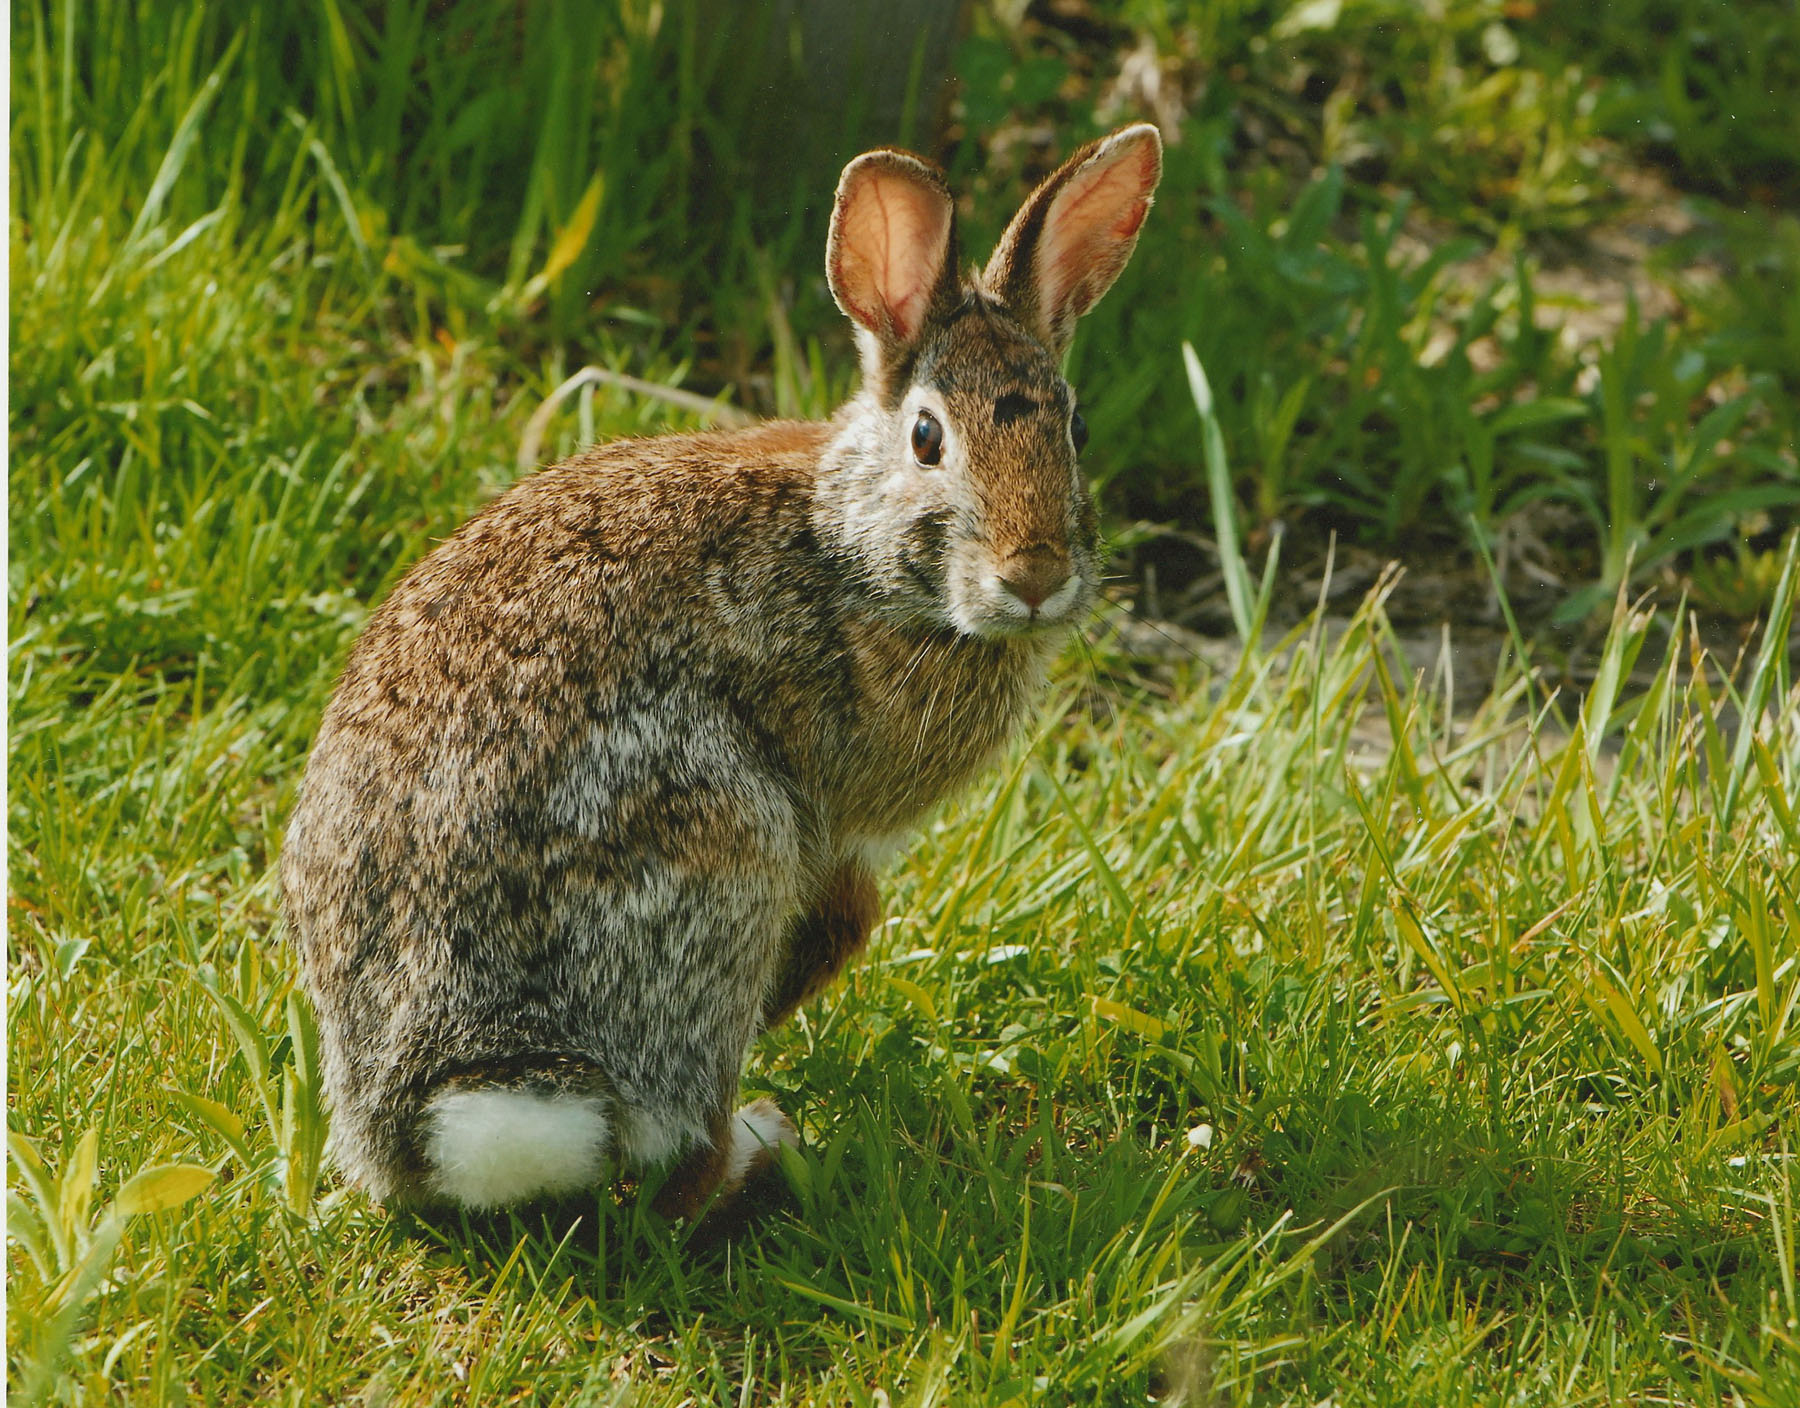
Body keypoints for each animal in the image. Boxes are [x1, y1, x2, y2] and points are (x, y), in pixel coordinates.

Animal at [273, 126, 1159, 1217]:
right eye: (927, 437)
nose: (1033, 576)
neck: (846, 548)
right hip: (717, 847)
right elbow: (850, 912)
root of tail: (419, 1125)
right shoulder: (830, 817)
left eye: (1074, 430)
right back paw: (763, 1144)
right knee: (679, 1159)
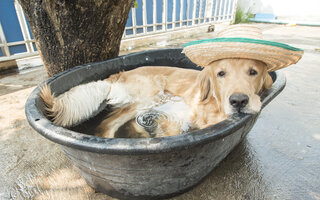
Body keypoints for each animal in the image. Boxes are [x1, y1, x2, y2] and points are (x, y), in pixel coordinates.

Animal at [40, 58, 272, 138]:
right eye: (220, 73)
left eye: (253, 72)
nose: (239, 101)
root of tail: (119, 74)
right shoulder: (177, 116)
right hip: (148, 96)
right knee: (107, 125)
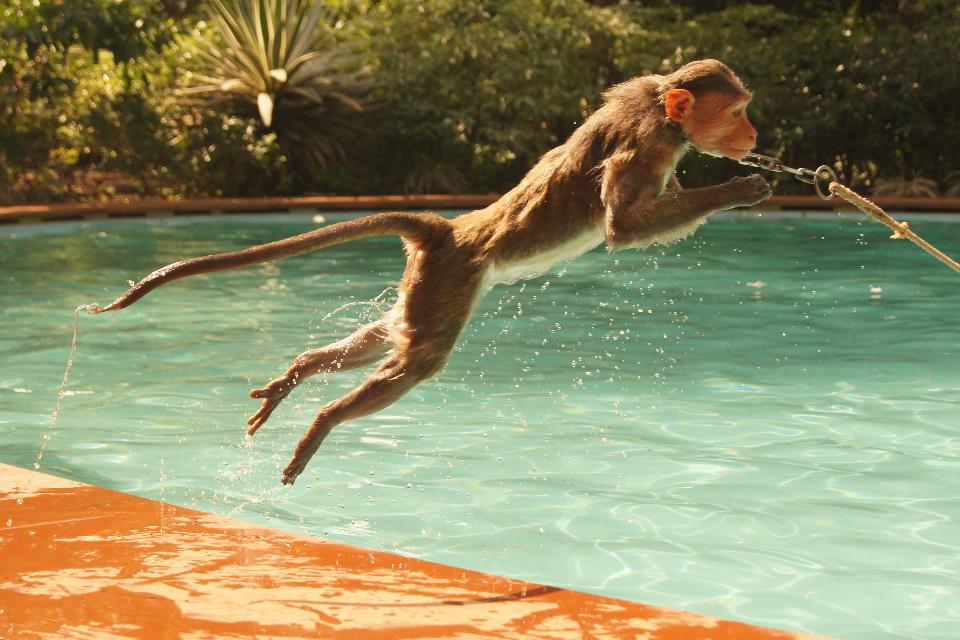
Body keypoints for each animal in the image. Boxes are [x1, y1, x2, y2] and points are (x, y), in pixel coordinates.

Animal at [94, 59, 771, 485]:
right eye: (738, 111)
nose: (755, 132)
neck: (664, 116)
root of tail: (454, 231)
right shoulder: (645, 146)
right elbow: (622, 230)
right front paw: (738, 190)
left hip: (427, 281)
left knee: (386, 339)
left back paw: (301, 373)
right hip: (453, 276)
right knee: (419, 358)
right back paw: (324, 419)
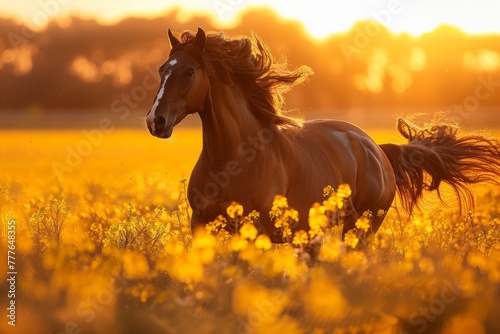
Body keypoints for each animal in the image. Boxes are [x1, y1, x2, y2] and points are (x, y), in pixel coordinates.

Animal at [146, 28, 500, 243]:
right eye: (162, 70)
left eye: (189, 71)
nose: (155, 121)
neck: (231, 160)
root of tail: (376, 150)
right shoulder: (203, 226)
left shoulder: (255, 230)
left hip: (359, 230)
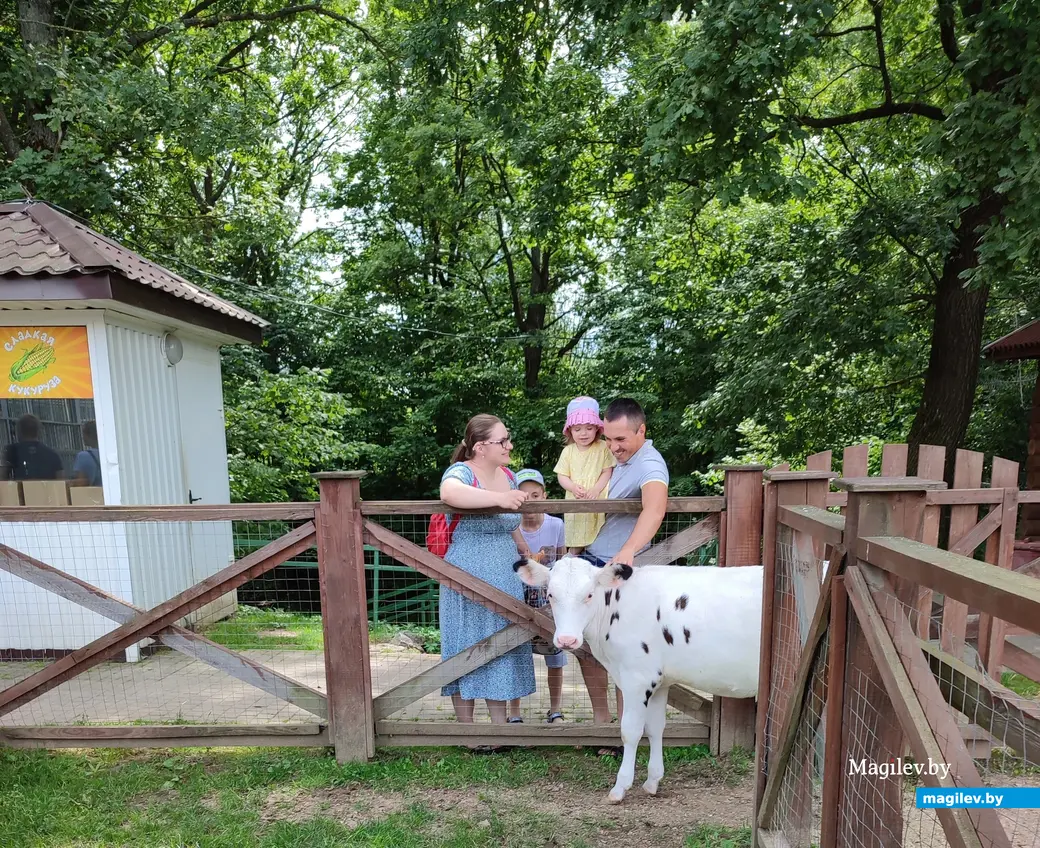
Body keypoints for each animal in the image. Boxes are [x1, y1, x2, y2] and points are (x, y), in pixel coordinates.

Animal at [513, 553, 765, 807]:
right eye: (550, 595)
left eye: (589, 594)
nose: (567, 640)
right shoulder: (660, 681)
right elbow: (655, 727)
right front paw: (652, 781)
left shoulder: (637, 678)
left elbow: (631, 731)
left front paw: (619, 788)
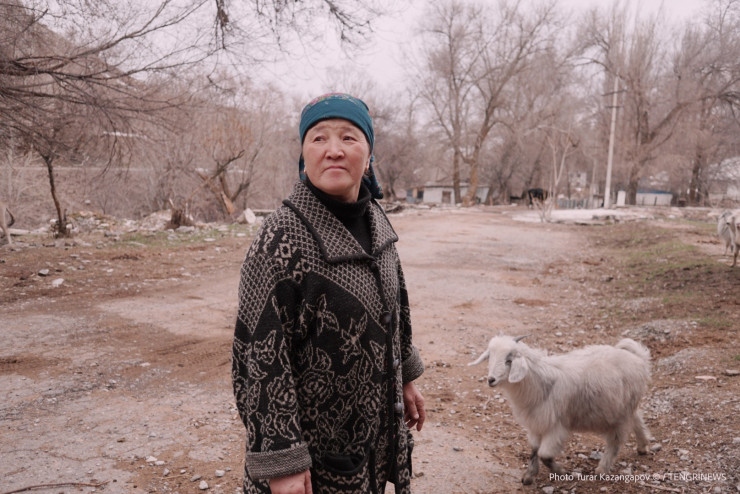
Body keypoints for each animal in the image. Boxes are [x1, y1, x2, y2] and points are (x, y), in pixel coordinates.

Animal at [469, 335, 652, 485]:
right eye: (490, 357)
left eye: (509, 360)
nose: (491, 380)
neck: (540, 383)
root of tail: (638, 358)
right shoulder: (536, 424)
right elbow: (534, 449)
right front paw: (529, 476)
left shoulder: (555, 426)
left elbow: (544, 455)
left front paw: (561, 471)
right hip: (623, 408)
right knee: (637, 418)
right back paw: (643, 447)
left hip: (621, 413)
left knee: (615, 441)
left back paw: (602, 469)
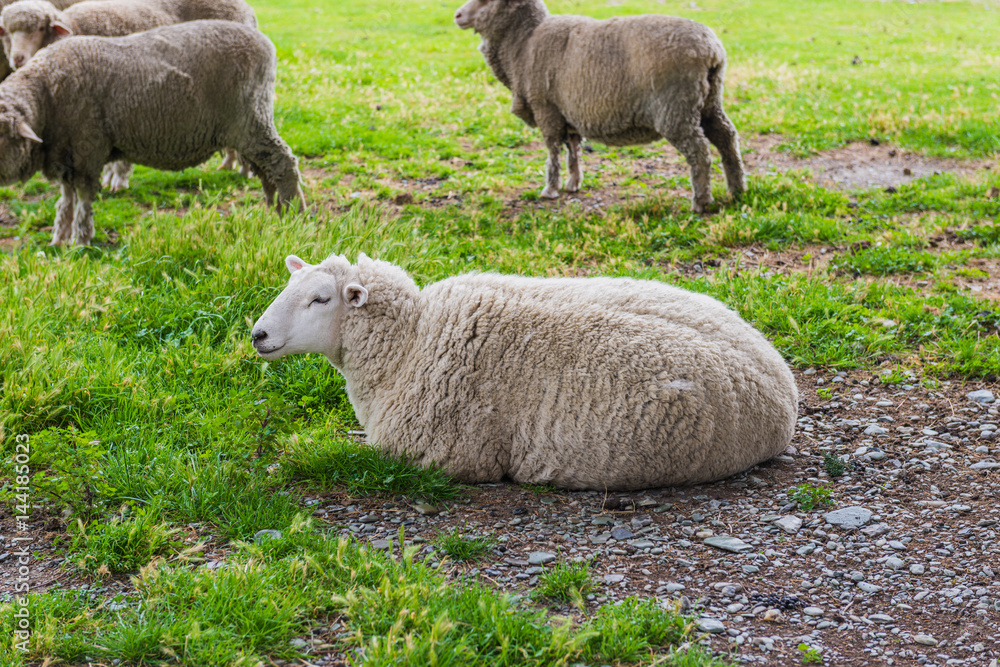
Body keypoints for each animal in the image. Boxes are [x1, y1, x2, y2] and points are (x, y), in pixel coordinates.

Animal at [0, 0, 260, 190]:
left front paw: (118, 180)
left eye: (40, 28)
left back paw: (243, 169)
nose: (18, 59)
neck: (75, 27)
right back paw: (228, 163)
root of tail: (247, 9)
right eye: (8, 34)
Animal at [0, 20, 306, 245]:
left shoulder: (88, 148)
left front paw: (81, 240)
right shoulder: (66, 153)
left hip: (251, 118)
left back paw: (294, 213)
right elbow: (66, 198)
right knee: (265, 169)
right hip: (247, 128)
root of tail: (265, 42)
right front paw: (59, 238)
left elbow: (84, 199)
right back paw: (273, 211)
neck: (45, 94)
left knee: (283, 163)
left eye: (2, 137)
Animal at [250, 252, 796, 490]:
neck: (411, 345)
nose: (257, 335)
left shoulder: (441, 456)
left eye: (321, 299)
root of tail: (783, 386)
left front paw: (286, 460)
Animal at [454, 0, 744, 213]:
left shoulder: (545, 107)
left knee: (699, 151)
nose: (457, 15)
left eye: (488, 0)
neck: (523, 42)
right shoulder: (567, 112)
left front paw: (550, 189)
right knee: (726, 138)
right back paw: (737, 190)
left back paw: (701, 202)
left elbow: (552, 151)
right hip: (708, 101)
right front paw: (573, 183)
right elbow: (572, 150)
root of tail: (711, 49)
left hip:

------------------------------------------------

[Task brief] Your job is to copy each entry exactly as written; the pictures do not go in.

[Your response]
Body keypoints for each animal in the image. Boxes are [x1, y1, x2, y2] and points are (x, y), in pixel coordinates.

Animal at [273, 126, 1159, 1217]:
right eye: (927, 437)
nose: (1033, 576)
neck: (846, 548)
right hip: (717, 847)
right elbow: (850, 912)
root of tail: (419, 1125)
right shoulder: (830, 817)
left eye: (1074, 430)
right back paw: (763, 1144)
right knee: (679, 1159)
Body keypoints for each animal in the image. Boxes are [x1, y1, x2, y2] and points are (x, y), in pixel coordinates.

Animal at [40, 58, 272, 138]:
right eye: (220, 73)
left eye: (253, 72)
nose: (239, 101)
root of tail: (119, 74)
right shoulder: (177, 116)
right hip: (148, 96)
right knee: (107, 125)
Body keypoints for each animal in the image. Boxes are [x1, y1, x2, y2] and points are (x, y), in pixel coordinates.

Animal at [94, 59, 771, 485]:
right eye: (738, 111)
nose: (755, 132)
neck: (664, 116)
root of tail: (454, 231)
right shoulder: (645, 146)
right elbow: (622, 230)
right front paw: (738, 190)
left hip: (427, 281)
left knee: (386, 339)
left back paw: (301, 373)
right hip: (453, 276)
right knee: (419, 358)
right back paw: (324, 419)
Body keypoints for each animal in the image. Boxes are [x1, y1, x2, y2] and points are (x, y), in pixel coordinates.

Animal at [146, 28, 500, 243]:
right eye: (162, 70)
left eye: (189, 71)
nose: (155, 121)
neck: (231, 160)
root of tail: (376, 150)
right shoulder: (203, 226)
left shoulder: (255, 230)
left hip: (359, 230)
Body keypoints for each animal in the image. Boxes are [x1, y1, x2, y2] and points are (x, y), in pixel coordinates.

Animal at [513, 553, 765, 807]:
right eye: (550, 595)
left eye: (589, 594)
nose: (567, 640)
right shoulder: (660, 681)
right elbow: (655, 727)
right front paw: (652, 781)
left shoulder: (637, 678)
left elbow: (631, 731)
left front paw: (619, 788)
Body keypoints for each animal in the image. Boxes are [x1, y1, x2, y2] and points are (x, y), in pixel coordinates.

Animal at [469, 335, 652, 485]:
right eye: (490, 357)
left eye: (509, 360)
nose: (491, 380)
neck: (540, 383)
root of tail: (638, 358)
right shoulder: (536, 424)
right elbow: (534, 449)
right front paw: (529, 476)
left shoulder: (555, 426)
left elbow: (544, 455)
left front paw: (561, 471)
right hip: (623, 408)
right knee: (637, 418)
right back paw: (643, 447)
left hip: (621, 413)
left knee: (615, 441)
left back paw: (602, 469)
Body keypoints for each animal in the image. Boxes are [x1, y1, x2, y2] and points are (x, y), in pixel coordinates.

Animal at [0, 0, 260, 190]:
left front paw: (118, 180)
left eye: (40, 28)
left back paw: (243, 169)
nose: (18, 59)
neck: (75, 27)
right back paw: (228, 163)
root of tail: (247, 9)
right eye: (8, 34)
Animal at [0, 20, 306, 245]:
left shoulder: (88, 148)
left front paw: (81, 240)
right shoulder: (66, 153)
left hip: (251, 118)
left back paw: (294, 213)
right elbow: (66, 198)
right knee: (265, 169)
right hip: (247, 128)
root of tail: (265, 42)
right front paw: (59, 238)
left elbow: (84, 199)
right back paw: (273, 211)
neck: (45, 94)
left knee: (283, 163)
left eye: (2, 137)
Animal at [250, 252, 796, 490]:
neck: (411, 345)
nose: (257, 335)
left shoulder: (441, 456)
left eye: (321, 299)
root of tail: (783, 386)
left front paw: (286, 460)
Animal at [454, 0, 744, 213]:
left shoulder: (545, 107)
left knee: (699, 151)
nose: (457, 15)
left eye: (488, 0)
neck: (523, 42)
right shoulder: (567, 112)
left front paw: (550, 189)
right knee: (726, 138)
right back paw: (737, 190)
left back paw: (701, 202)
left elbow: (552, 151)
right hip: (708, 101)
right front paw: (573, 183)
right elbow: (572, 150)
root of tail: (711, 49)
left hip:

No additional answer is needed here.